The data problem is nastier than it looks
Matching a buy to a later sell sounds easy until you look at real filings. Names vary. Roles change. Transaction codes differ across markets. Holdings may be reported before and after the trade, or not at all. Some insiders transact through related entities. Others file corrections. The result is a puzzle with too many pieces and no picture on the box.
Disclosure regimes tell you events, not always inventory provenance
Under the EU Market Abuse Regulation, persons discharging managerial responsibilities, and persons closely associated with them, must notify transactions in the issuer’s shares or related instruments once a threshold is crossed, with notification due promptly and no later than three business days after the transaction. In France, the AMF is the relevant regulator, but the rule is European in architecture. Good for timeliness, less good for lot accounting.
In the United States, Section 16 filings provide rich transaction-level disclosures for directors, officers, and beneficial owners above the threshold. Form 4 can be very useful, particularly because transaction codes distinguish open-market trades, option exercises, gifts, and other events. But even there, reconstructing exact holding periods can be messy when insiders have multiple acquisition sources and multiple accounts.

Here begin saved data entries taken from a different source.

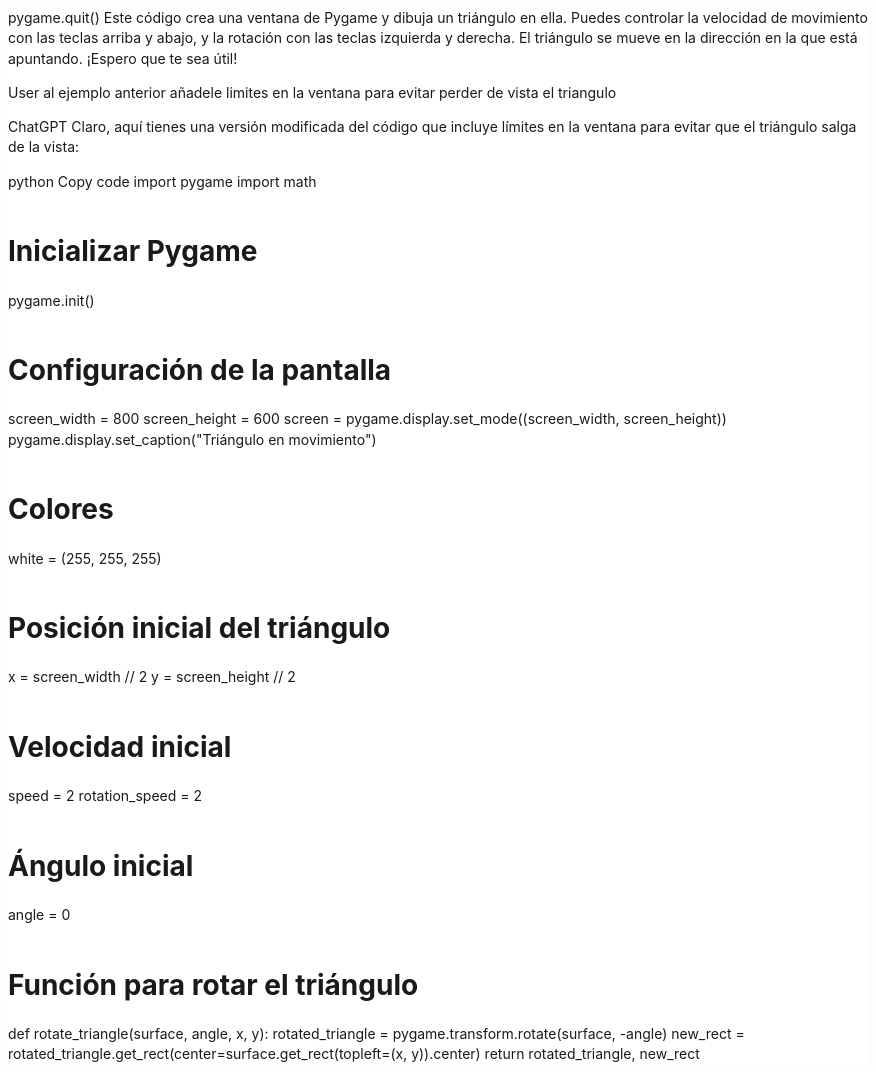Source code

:pygame.quit()
Este código crea una ventana de Pygame y dibuja un triángulo en ella. Puedes controlar la velocidad de movimiento con las teclas arriba y abajo, y la rotación con las teclas izquierda y derecha. El triángulo se mueve en la dirección en la que está apuntando. ¡Espero que te sea útil!




User
al ejemplo anterior añadele limites en la ventana para evitar perder de vista el triangulo

ChatGPT
Claro, aquí tienes una versión modificada del código que incluye límites en la ventana para evitar que el triángulo salga de la vista:

python
Copy code
import pygame
import math

# Inicializar Pygame
pygame.init()

# Configuración de la pantalla
screen_width = 800
screen_height = 600
screen = pygame.display.set_mode((screen_width, screen_height))
pygame.display.set_caption("Triángulo en movimiento")

# Colores
white = (255, 255, 255)

# Posición inicial del triángulo
x = screen_width // 2
y = screen_height // 2

# Velocidad inicial
speed = 2
rotation_speed = 2

# Ángulo inicial
angle = 0

# Función para rotar el triángulo
def rotate_triangle(surface, angle, x, y):
    rotated_triangle = pygame.transform.rotate(surface, -angle)
    new_rect = rotated_triangle.get_rect(center=surface.get_rect(topleft=(x, y)).center)
    return rotated_triangle, new_rect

Same person is not always the same string
A serious matching pipeline needs entity resolution. “Jean Dupont”, “M. Jean Dupont”, and “Dupont Jean” should not become three insiders. Nor should a spouse-controlled vehicle be silently merged into the executive’s personal account unless the legal reporting framework supports that linkage.
At minimum, a matching key should include:
- normalised insider identity,
- issuer identifier,
- security identifier where available,
- transaction date,
- transaction type,
- quantity,
- and post-transaction holdings if disclosed.
Even then, ambiguity remains. The analyst’s job is to reduce it, not pretend it has vanished.
FIFO is a convenience, not a truth serum
Suppose an insider buys 10,000 shares in March and 5,000 more in June, then sells 8,000 in September. Which lot did they sell? Without explicit lot identification, you need an allocation rule. The common choices are FIFO, LIFO, and proportional matching.
FIFO is often the practical default because it is simple and stable. It also tends to align with a conservative notion of “how long did this acquired exposure remain outstanding?” But it is still an assumption. If the insider actually sold the June lot first, your estimated holding period is wrong.
That does not make the exercise useless. It means the article, and the backtest, should say so in plain English rather than hiding behind decimal places.
A defensible matching framework
If you want a publishable distribution of insider holding periods, the methodology should be stricter than the average market-data blog and less mystical than a consultant’s appendix. The goal is not perfect truth. It is a transparent approximation that survives contact with sceptical readers.
Step 1, define the transaction universe narrowly
Start with the cleanest signal set:
- open-market purchases by insiders,
- ordinary shares only, unless derivatives are central to the market studied,
- exclude grants, vesting, option exercises, gifts, inheritances, pledges, and transfers,
- exclude transactions by closely associated persons unless you can identify them consistently and want them by design.
This will reduce sample size. Good. Better a smaller sample than a larger one full of compensation plumbing.
Step 2, build insider-level inventory by issuer
For each insider and issuer, create a chronological ledger of eligible acquisitions and eligible disposals. Where filings report post-transaction holdings, use them as a consistency check. If a disposal would imply negative eligible inventory under your rules, that is a warning sign that the sell likely came from another source.
At this stage, you need a decision rule:
- either allow mixed-source inventory and accept more noise,
- or require that matched sells do not exceed the cumulative eligible open-market buys still outstanding.
The second option is stricter and usually better for a conviction study.
Step 3, match sells to prior buys
Apply a lot-matching rule, usually FIFO, within each insider-issuer-security ledger. This produces estimated round trips and holding periods in calendar days or trading days.
Useful outputs include:
- median holding period,
- interquartile range,
- share of buys still unsold after 30, 90, 180, and 365 days,
- hazard rate of first sell over time,
- and role-level splits, such as CEO, CFO, chair, and non-executive director.
A survival-analysis frame is often cleaner than a simple histogram because many buys remain unsold at the end of the sample. Those are right-censored observations, not missing data.
Step 4, separate full exits from partial trims
An insider who buys 50,000 shares and later sells 5,000 has not “exited” in the ordinary sense. Partial disposal may still matter, but it should not be conflated with complete reversal.
A robust study therefore reports at least two measures:
- time to first matched sell,
- time to full disposal of the purchased quantity, where observable.
The first captures when insiders begin reducing exposure. The second captures how long the commitment lasted in aggregate. They are not the same thing.
Step 5, classify likely routine sales
Not every sale following a buy should be read as a change of mind. Some are likely routine. Clues include:
- sales clustered around tax dates,
- disposals immediately following vesting events,
- repeated small sales under a plan,
- and patterns inconsistent with open-market accumulation.
If the filings or market permit, flag these separately. The distribution of “all matched sells” is interesting. The distribution of “discretionary open-market reversals” is more interesting.